I flinched. “I’ve heard that’s excruciating. But, Margot, is there really only one person in HR?”
“Only one person who makes the decisions,” Margot said, “And she deals primarily with the firm’s support staff. Raema Silzer is well liked, and she’s good at her job, but frankly there’s not a lot for her to do, especially given how few promotions there are among the lawyers. But she has a real gift for choosing executive assistants who are a good match for the partner they’re paired with.”
“Finding someone for Delia must have been a challenge,” I said.
“Apparently Raema was up to it,” Margot said. “Delia and Lorne Callow are two peas in a pod: both perfectionists, both absolutely devoted to the firm. Delia wasn’t keen on hiring a replacement in HR for the three months Raema’s on medical leave, so she added Raema’s responsibilities to Lorne’s and he’s stepped in without complaint.” Margot shrugged. “As I said, there isn’t much for him to do. Support staff is well paid, their benefits are generous, and we have on-site daycare. Our firm is a regular Sweden.”
“But it’s not a utopia for the non-equity partners,” I said.

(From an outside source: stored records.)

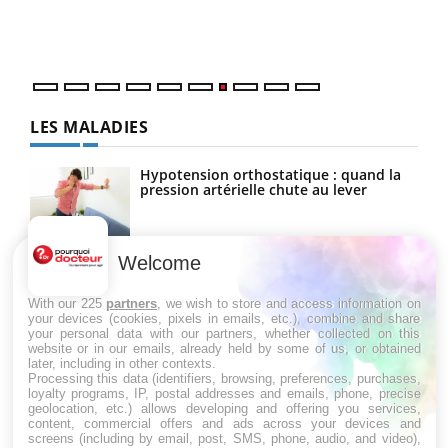
DRH 
LES MALADIES
Hypotension orthostatique : quand la
pression artérielle chute au lever
Welcome
Drépanocytose : une déformation des
globules rouges aux conséquences
graves
With our 225
partners
, we wish to store and access information on
your devices (cookies, pixels in emails, etc.), combine and share
your personal data with our partners, whether collected on this
website or in our emails, already held by some of us, or obtained
Maladie de Charcot (Sclérose latérale
later, including in other contexts.
amyotrophique)
Processing this data (identifiers, browsing, preferences, purchases,
loyalty programs, IP, postal addresses and emails, phone, precise
geolocation, etc.) allows developing and offering you services,
content, commercial offers and ads across your devices and
screens (including by email, post, SMS, phone, audio, and video),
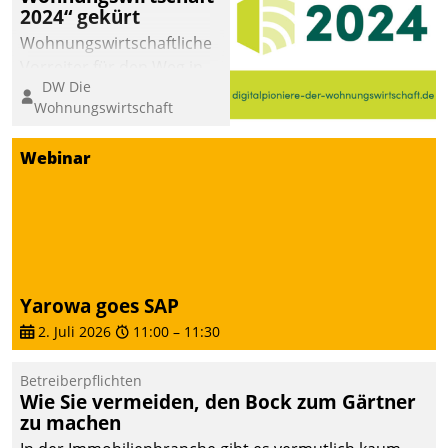
2024“ gekürt
Wohnungswirtschaftliche
Vorreiter für den Weg in
DW Die
eine digitale Zukunft zu
Wohnungswirtschaft
finden, ist das Ziel des
Awards „Digitalpioniere
Webinar
der
Wohnungswirtschaft“.
Bewerben können sich
dafür ein Team
bestehend aus
Wohnungsunternehmen
Yarowa goes SAP
und PropTech.
2. Juli 2026
11:00
–
11:30
Betreiberpflichten
Wie Sie vermeiden, den Bock zum Gärtner
zu machen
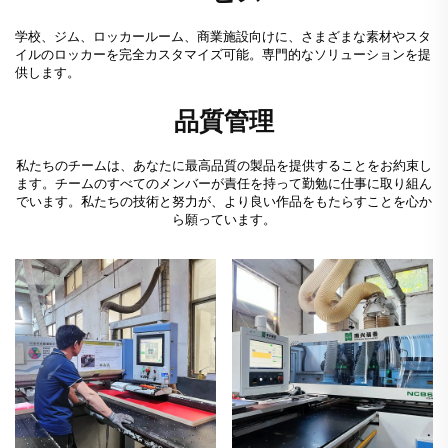
学校、ジム、ロッカールーム、商業施設向けに、さまざまな素材やスタ
イルのロッカーを完全カスタマイズ可能。専門的なソリューションを提
供します。
品質管理
私たちのチームは、あなたに最高品質の製品を提供することをお約束し
ます。チームのすべてのメンバーが責任を持って勤勉に仕事に取り組ん
でいます。私たちの技術と努力が、より良い作品をもたらすことを心か
ら願っています。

“No, it isn’t. But if Falconer Shreve restructures, it will be better for them. I’ve told Brock what I know of the firm’s history, and he’s come to the conclusion that the trouble started when Lily Falconer died. She was part of every decision the firm made, including the performance assessments of the lawyers. Lily’s death was a tragedy on a personal level, but it also left a hole in the management structure of Falconer Shreve that was never really filled. Blake was in no shape to take on additional responsibilities; Kevin was in Calgary; Zack had just met you and decided to be a family man, so he couldn’t give more. Anyway, for a variety of reasons, none of the other partners was in a position to manage the firm, and Delia picked up the baton.”